### Questions
(1) Rewrite the passage of the Project Blue Book case file that opens with the words containing "Project Blue Book Case" and closes with "Stokes joined them.", changing "egg-shaped" to "oval".
(2) Carry the Project Blue Book case file forward from its final sentence.

### Study text
===============

Project Blue Book Case File
White Sands, New MexicoNovember 1957
Summary
At about 1 p.m. on November 4, 1957, James Stokes, an electronic warfare engineer at White Sands Proving Ground in New Mexico, was driving south on U.S. Highway 54 toward El Paso when his car's engine and radio cut out simultaneously. According to Stokes's report to Project Blue Book investigators, he saw a luminous, egg-shaped object descend across the highway in front of him. Several other vehicles had pulled over onto the shoulder, and Stokes joined them.
Stokes told investigators that the object was a brilliant orange or pinkish color, that it moved silently across the road, and that he felt a wave of heat as it passed. After the object continued out of sight to the east, the stalled vehicles were able to restart and continue on their way. Stokes estimated the encounter at one to two minutes from the moment his engine first cut out to the moment the object passed beyond visual range.
The Stokes incident occurred during the same overnight period as the multiple-witness vehicle-interference reports from Levelland, Texas and the Albuquerque-Kirtland AFB radar-visual case. Project Blue Book treated all three events as related and dispatched investigators to White Sands within days. The file documents Stokes's full debriefing, interviews with two of the other motorists who had pulled over, and meteorological data from White Sands and the nearby Holloman Air Force Base.

===============

### Stored data
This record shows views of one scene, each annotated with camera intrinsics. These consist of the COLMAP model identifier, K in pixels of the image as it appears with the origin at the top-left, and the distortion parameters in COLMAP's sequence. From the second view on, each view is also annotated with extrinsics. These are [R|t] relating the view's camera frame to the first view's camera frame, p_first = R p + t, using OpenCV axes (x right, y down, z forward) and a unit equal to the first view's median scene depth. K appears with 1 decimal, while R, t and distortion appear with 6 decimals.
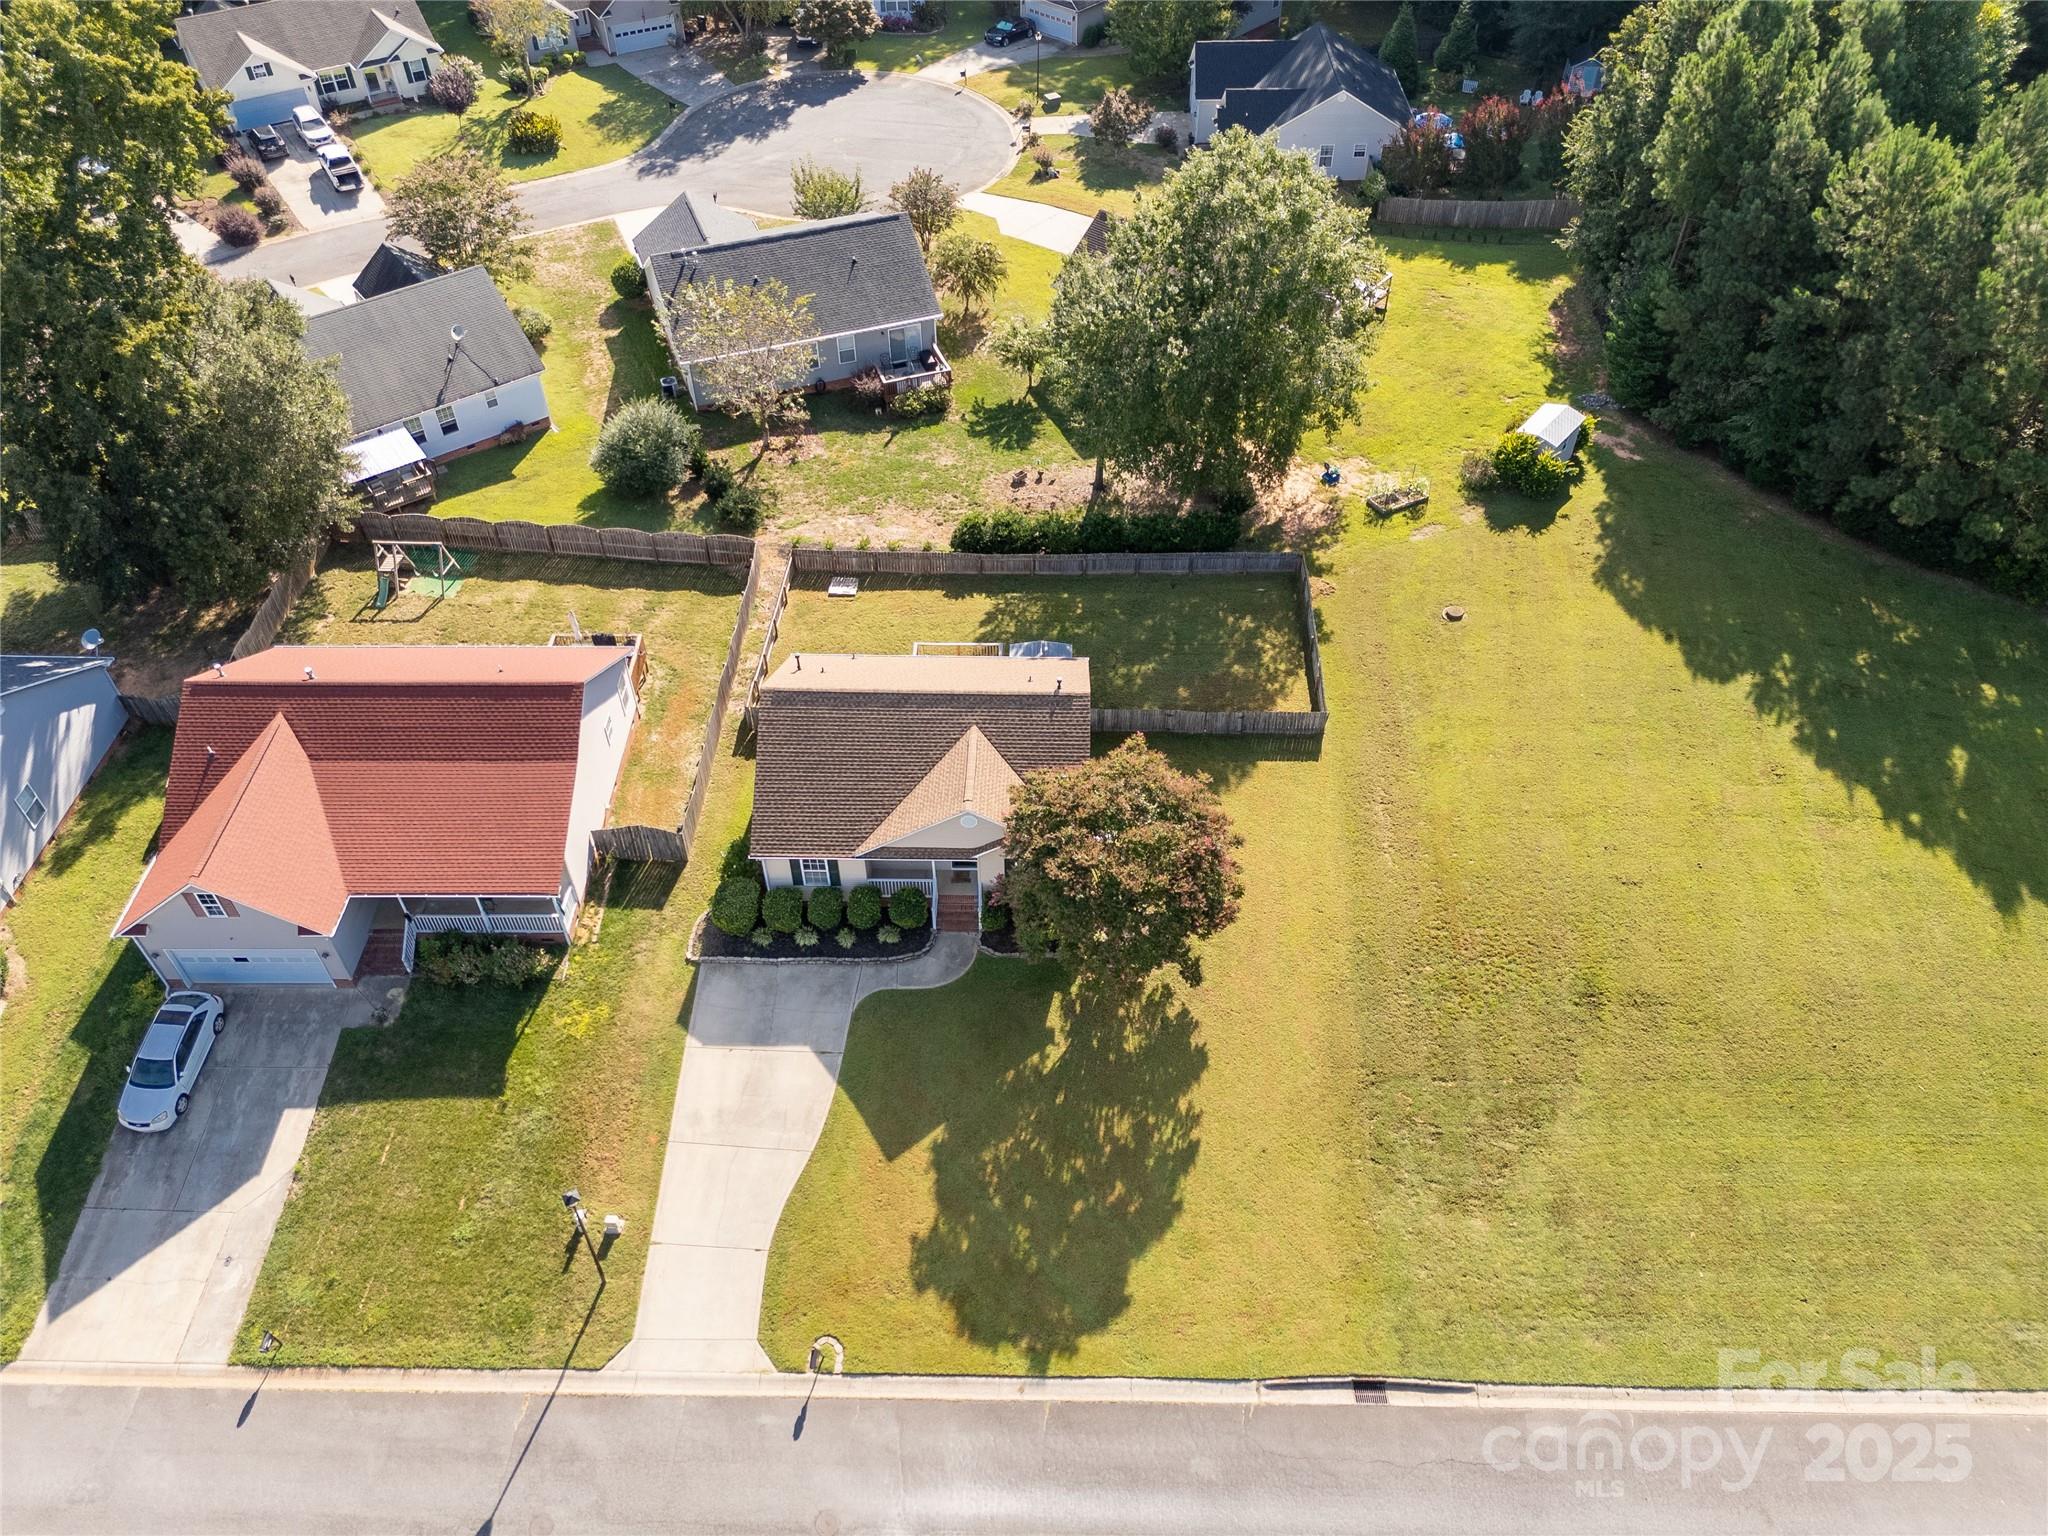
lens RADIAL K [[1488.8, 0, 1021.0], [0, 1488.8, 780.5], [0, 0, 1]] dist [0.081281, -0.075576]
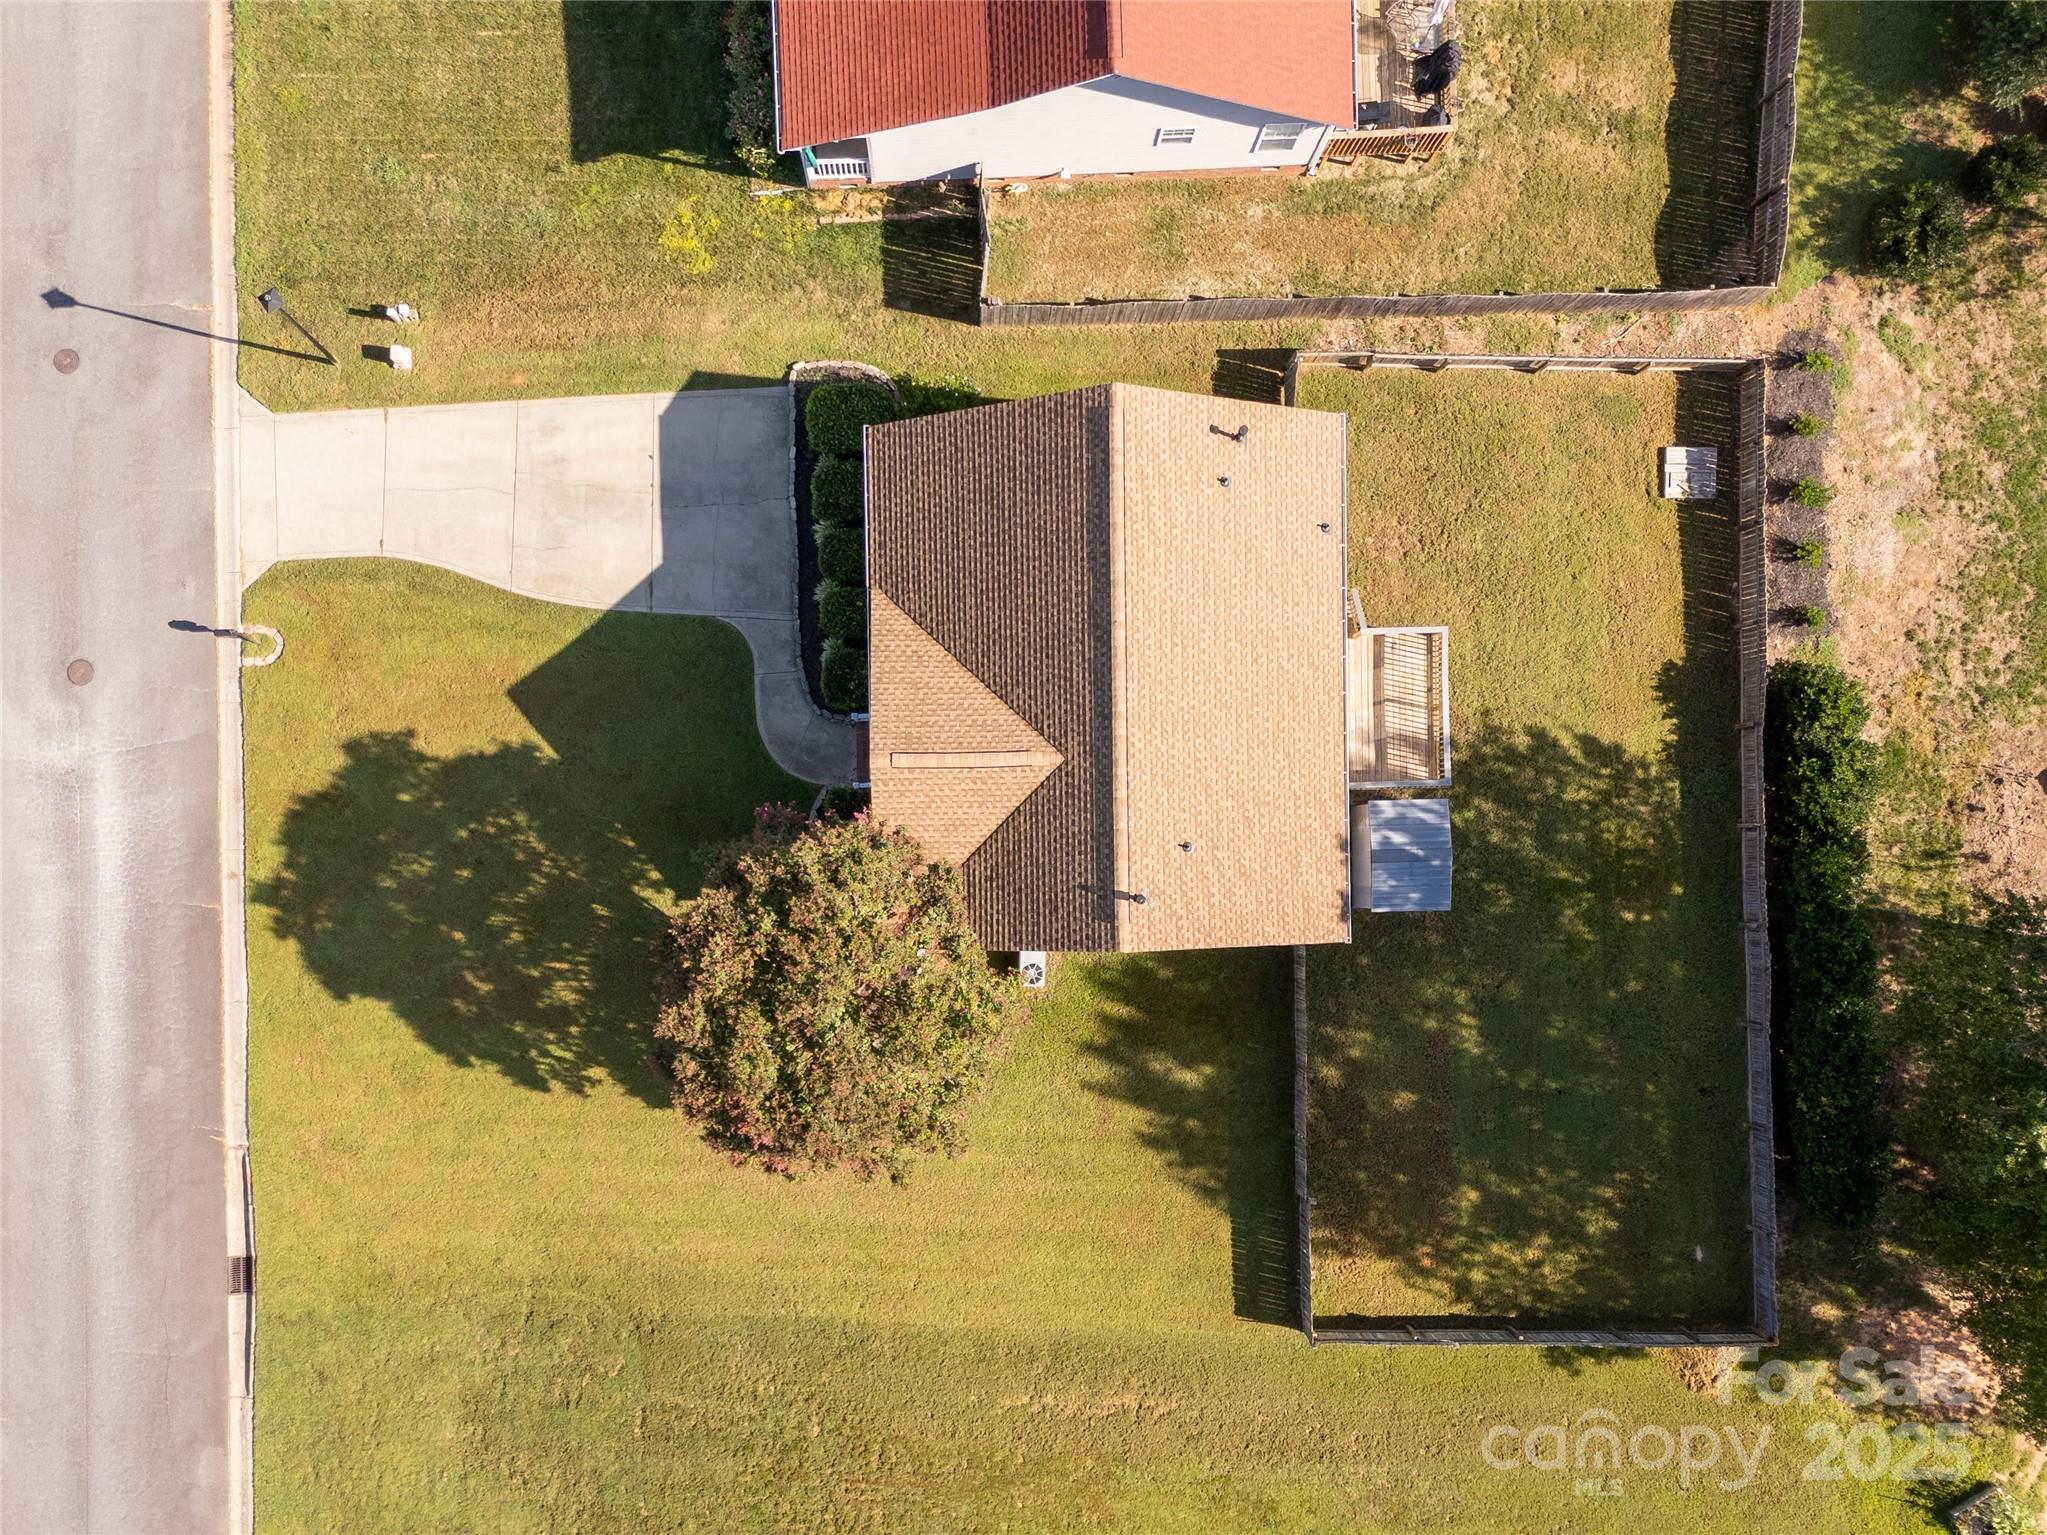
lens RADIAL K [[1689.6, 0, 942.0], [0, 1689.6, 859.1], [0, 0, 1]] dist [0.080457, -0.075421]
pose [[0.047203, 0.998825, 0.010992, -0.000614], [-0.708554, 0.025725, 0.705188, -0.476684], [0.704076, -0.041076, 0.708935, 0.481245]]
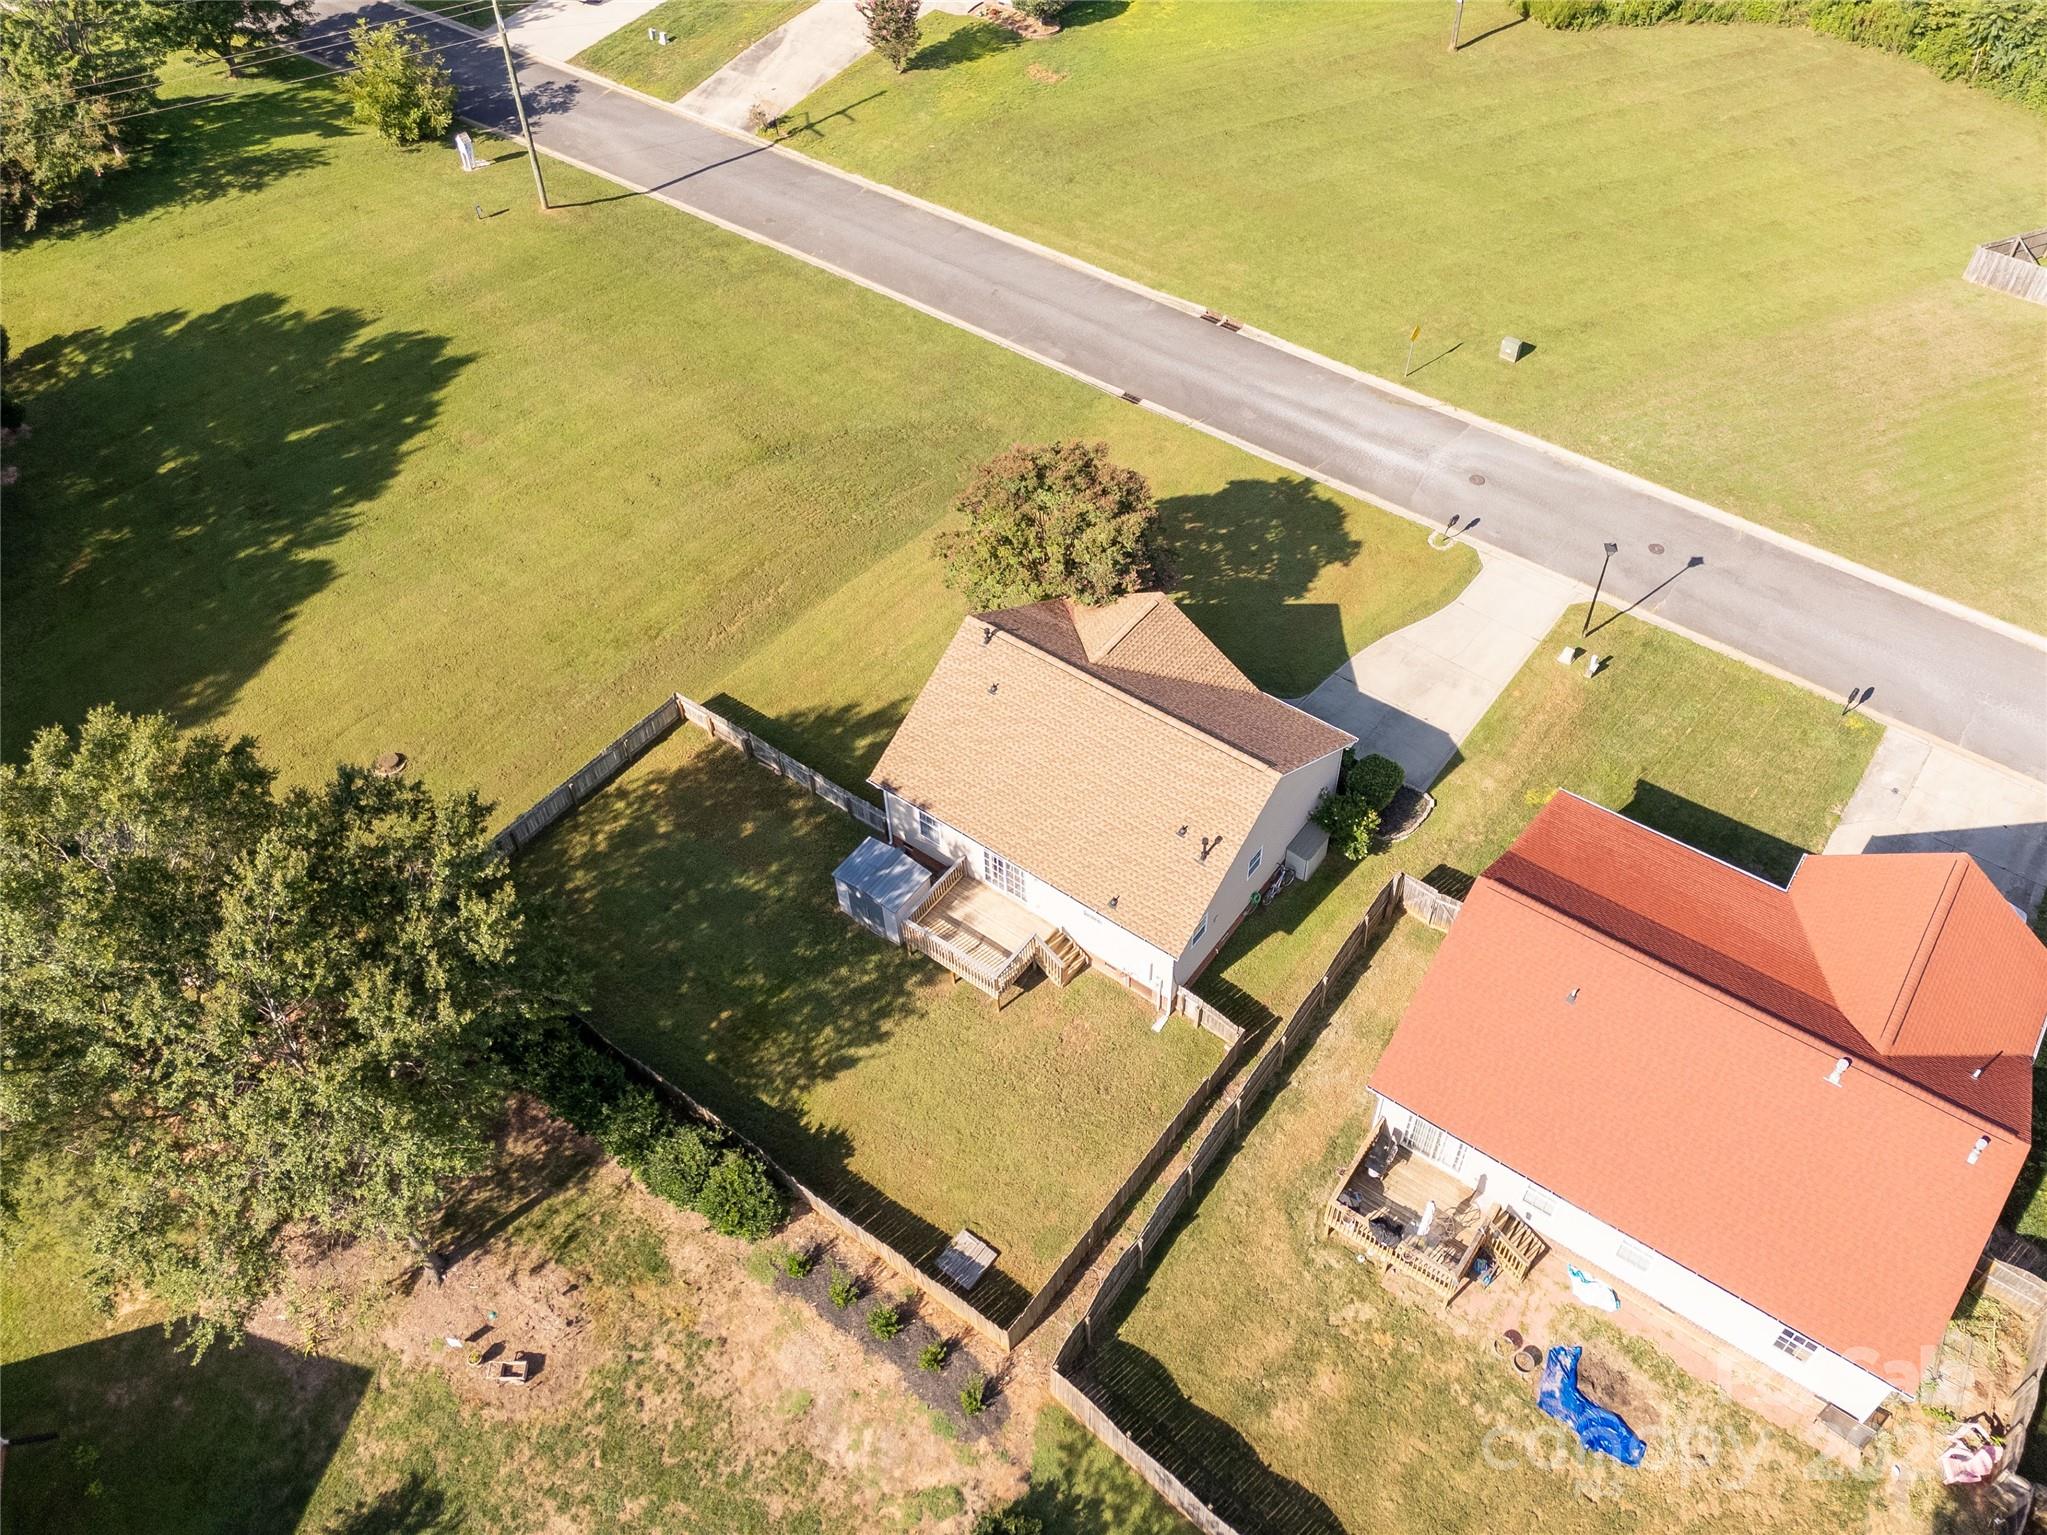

===============

### Numbered responses
(1)
Project Blue Book Case File
White Sands, New MexicoNovember 1957
Summary
At about 1 p.m. on November 4, 1957, James Stokes, an electronic warfare engineer at White Sands Proving Ground in New Mexico, was driving south on U.S. Highway 54 toward El Paso when his car's engine and radio cut out simultaneously. According to Stokes's report to Project Blue Book investigators, he saw a luminous, oval object descend across the highway in front of him. Several other vehicles had pulled over onto the shoulder, and Stokes joined them.

(2)
The Air Force investigation considered possible explanations including ball lightning, plasma discharge from atmospheric conditions in the high desert, and conventional aircraft from Holloman, none of which appeared to match the witnesses' descriptions of a luminous, slowly-moving object that produced both visual and apparent thermal effects. Stokes reported a mild sunburn-like reddening of his face in the days following the encounter, which he attributed to the heat he had felt from the object as it passed his vehicle.
Project Blue Book filed the Stokes incident as "unidentified" in the program's final tally. The case is widely cited in the Project Blue Book historical literature as one of the strongest single-witness reports from the November 1957 wave, particularly because Stokes held a Department of the Army position with security clearance and a technical background well-suited to evaluating what he had seen.
The full case file (31 scanned pages of original witness statements, the engineer's full debriefing transcript, meteorological data, and internal Air Force correspondence about how to characterize the wave of November 1957 sightings across the southwest) is reproduced below as held by the National Archives.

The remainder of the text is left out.